• _WHAT NEEDS TO BE DONE_:
All of the lines below are to be printed again exactly; images are excluded from the output.

╔══

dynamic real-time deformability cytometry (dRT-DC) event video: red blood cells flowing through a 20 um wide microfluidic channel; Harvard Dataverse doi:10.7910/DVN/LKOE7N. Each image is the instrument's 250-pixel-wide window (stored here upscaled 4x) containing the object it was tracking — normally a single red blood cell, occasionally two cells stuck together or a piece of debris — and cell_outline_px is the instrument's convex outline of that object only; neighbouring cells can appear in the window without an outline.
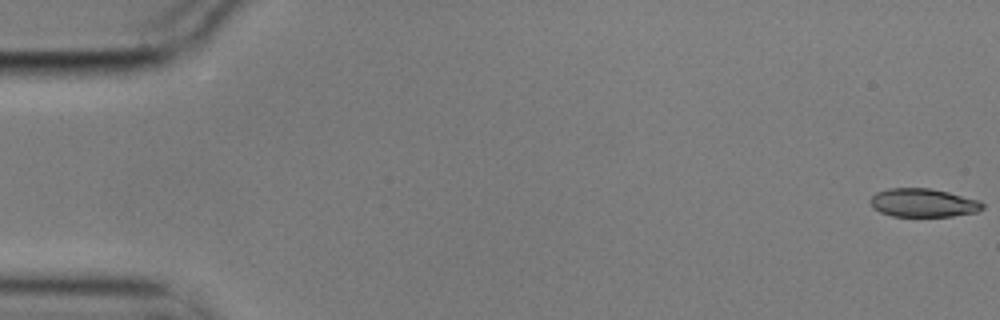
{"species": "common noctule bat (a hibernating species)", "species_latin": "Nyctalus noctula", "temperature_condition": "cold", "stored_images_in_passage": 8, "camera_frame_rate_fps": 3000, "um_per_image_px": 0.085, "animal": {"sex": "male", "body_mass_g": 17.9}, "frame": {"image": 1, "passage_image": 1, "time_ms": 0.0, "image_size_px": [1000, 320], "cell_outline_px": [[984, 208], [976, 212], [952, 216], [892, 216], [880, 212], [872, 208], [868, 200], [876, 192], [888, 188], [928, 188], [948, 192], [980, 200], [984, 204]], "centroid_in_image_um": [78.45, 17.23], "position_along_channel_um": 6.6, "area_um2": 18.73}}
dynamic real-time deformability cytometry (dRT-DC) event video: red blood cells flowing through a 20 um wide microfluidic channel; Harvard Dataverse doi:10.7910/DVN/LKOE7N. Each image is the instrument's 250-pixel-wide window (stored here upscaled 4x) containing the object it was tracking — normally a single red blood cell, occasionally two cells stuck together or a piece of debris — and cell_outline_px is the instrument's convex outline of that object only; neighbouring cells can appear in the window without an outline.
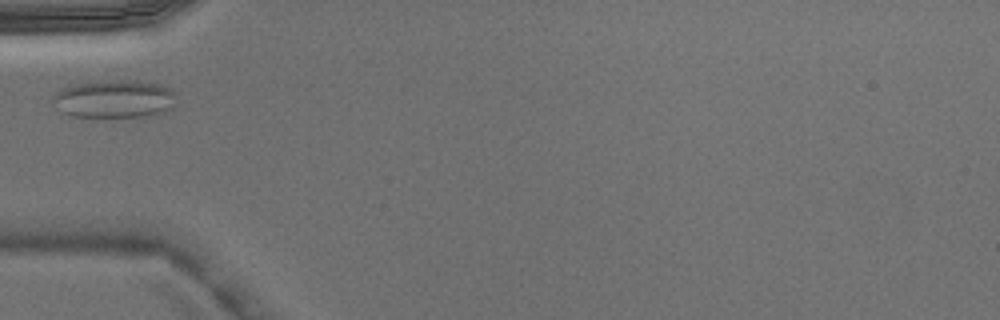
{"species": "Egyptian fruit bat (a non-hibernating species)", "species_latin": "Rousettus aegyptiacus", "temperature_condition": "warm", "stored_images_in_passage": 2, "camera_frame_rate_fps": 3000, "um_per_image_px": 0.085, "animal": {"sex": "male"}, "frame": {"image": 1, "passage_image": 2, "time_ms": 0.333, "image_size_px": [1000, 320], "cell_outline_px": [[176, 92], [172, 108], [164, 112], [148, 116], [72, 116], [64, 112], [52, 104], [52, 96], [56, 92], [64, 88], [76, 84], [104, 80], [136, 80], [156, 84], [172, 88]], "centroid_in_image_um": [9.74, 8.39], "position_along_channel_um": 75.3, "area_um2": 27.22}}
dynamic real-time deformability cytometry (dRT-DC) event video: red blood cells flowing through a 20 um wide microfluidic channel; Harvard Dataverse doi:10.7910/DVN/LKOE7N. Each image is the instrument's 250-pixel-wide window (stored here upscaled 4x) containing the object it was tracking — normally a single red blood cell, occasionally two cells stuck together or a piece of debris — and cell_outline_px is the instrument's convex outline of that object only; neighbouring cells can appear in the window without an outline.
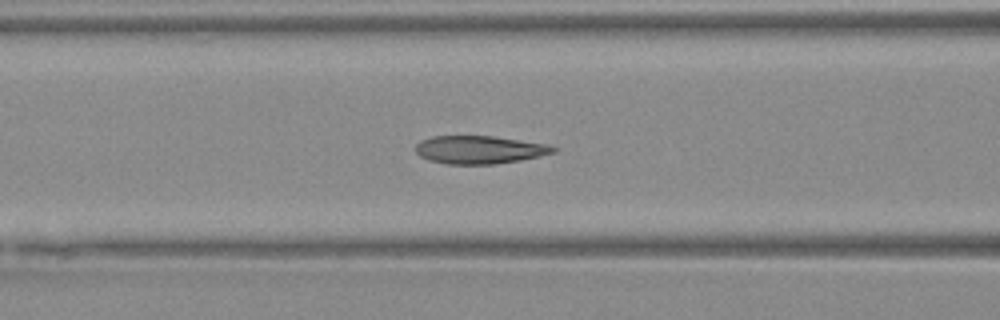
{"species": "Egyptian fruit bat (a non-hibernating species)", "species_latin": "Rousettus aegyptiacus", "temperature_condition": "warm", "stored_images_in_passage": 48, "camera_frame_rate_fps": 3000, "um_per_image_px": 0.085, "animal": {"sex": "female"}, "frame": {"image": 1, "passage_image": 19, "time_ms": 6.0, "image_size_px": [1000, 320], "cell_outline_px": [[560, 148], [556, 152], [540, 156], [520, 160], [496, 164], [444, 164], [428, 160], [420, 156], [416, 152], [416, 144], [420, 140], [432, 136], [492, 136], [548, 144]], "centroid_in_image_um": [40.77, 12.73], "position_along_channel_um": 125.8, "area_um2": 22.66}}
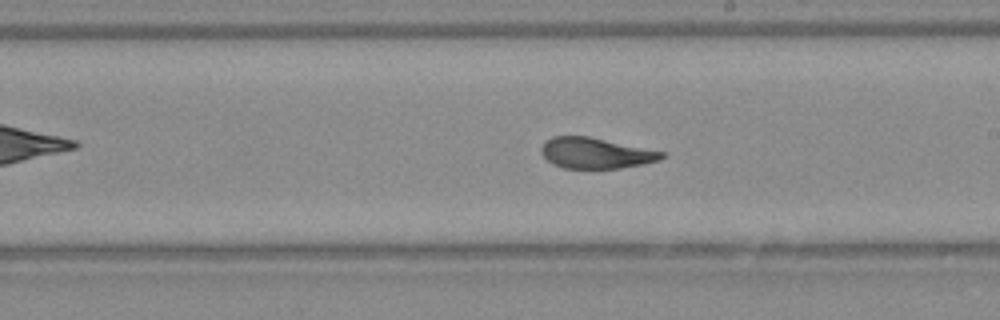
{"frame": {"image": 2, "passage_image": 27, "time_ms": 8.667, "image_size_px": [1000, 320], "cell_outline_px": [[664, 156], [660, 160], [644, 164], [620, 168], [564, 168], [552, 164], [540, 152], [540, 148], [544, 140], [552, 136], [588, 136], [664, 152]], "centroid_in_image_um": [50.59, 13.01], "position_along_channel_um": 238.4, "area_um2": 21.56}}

╚══

• _THE OUTPUT_:
dynamic real-time deformability cytometry (dRT-DC) event video: red blood cells flowing through a 20 um wide microfluidic channel; Harvard Dataverse doi:10.7910/DVN/LKOE7N. Each image is the instrument's 250-pixel-wide window (stored here upscaled 4x) containing the object it was tracking — normally a single red blood cell, occasionally two cells stuck together or a piece of debris — and cell_outline_px is the instrument's convex outline of that object only; neighbouring cells can appear in the window without an outline.
{"species": "common noctule bat (a hibernating species)", "species_latin": "Nyctalus noctula", "temperature_condition": "cold", "stored_images_in_passage": 8, "camera_frame_rate_fps": 3000, "um_per_image_px": 0.085, "animal": {"sex": "male", "body_mass_g": 17.9}, "frame": {"image": 1, "passage_image": 1, "time_ms": 0.0, "image_size_px": [1000, 320], "cell_outline_px": [[984, 208], [976, 212], [952, 216], [892, 216], [880, 212], [872, 208], [868, 200], [876, 192], [888, 188], [928, 188], [948, 192], [980, 200], [984, 204]], "centroid_in_image_um": [78.45, 17.23], "position_along_channel_um": 6.6, "area_um2": 18.73}}
dynamic real-time deformability cytometry (dRT-DC) event video: red blood cells flowing through a 20 um wide microfluidic channel; Harvard Dataverse doi:10.7910/DVN/LKOE7N. Each image is the instrument's 250-pixel-wide window (stored here upscaled 4x) containing the object it was tracking — normally a single red blood cell, occasionally two cells stuck together or a piece of debris — and cell_outline_px is the instrument's convex outline of that object only; neighbouring cells can appear in the window without an outline.
{"species": "Egyptian fruit bat (a non-hibernating species)", "species_latin": "Rousettus aegyptiacus", "temperature_condition": "warm", "stored_images_in_passage": 2, "camera_frame_rate_fps": 3000, "um_per_image_px": 0.085, "animal": {"sex": "male"}, "frame": {"image": 1, "passage_image": 2, "time_ms": 0.333, "image_size_px": [1000, 320], "cell_outline_px": [[176, 92], [172, 108], [164, 112], [148, 116], [72, 116], [64, 112], [52, 104], [52, 96], [56, 92], [64, 88], [76, 84], [104, 80], [136, 80], [156, 84], [172, 88]], "centroid_in_image_um": [9.74, 8.39], "position_along_channel_um": 75.3, "area_um2": 27.22}}
dynamic real-time deformability cytometry (dRT-DC) event video: red blood cells flowing through a 20 um wide microfluidic channel; Harvard Dataverse doi:10.7910/DVN/LKOE7N. Each image is the instrument's 250-pixel-wide window (stored here upscaled 4x) containing the object it was tracking — normally a single red blood cell, occasionally two cells stuck together or a piece of debris — and cell_outline_px is the instrument's convex outline of that object only; neighbouring cells can appear in the window without an outline.
{"species": "Egyptian fruit bat (a non-hibernating species)", "species_latin": "Rousettus aegyptiacus", "temperature_condition": "warm", "stored_images_in_passage": 48, "camera_frame_rate_fps": 3000, "um_per_image_px": 0.085, "animal": {"sex": "female"}, "frame": {"image": 1, "passage_image": 19, "time_ms": 6.0, "image_size_px": [1000, 320], "cell_outline_px": [[560, 148], [556, 152], [540, 156], [520, 160], [496, 164], [444, 164], [428, 160], [420, 156], [416, 152], [416, 144], [420, 140], [432, 136], [492, 136], [548, 144]], "centroid_in_image_um": [40.77, 12.73], "position_along_channel_um": 125.8, "area_um2": 22.66}}
{"frame": {"image": 2, "passage_image": 27, "time_ms": 8.667, "image_size_px": [1000, 320], "cell_outline_px": [[664, 156], [660, 160], [644, 164], [620, 168], [564, 168], [552, 164], [540, 152], [540, 148], [544, 140], [552, 136], [588, 136], [664, 152]], "centroid_in_image_um": [50.59, 13.01], "position_along_channel_um": 238.4, "area_um2": 21.56}}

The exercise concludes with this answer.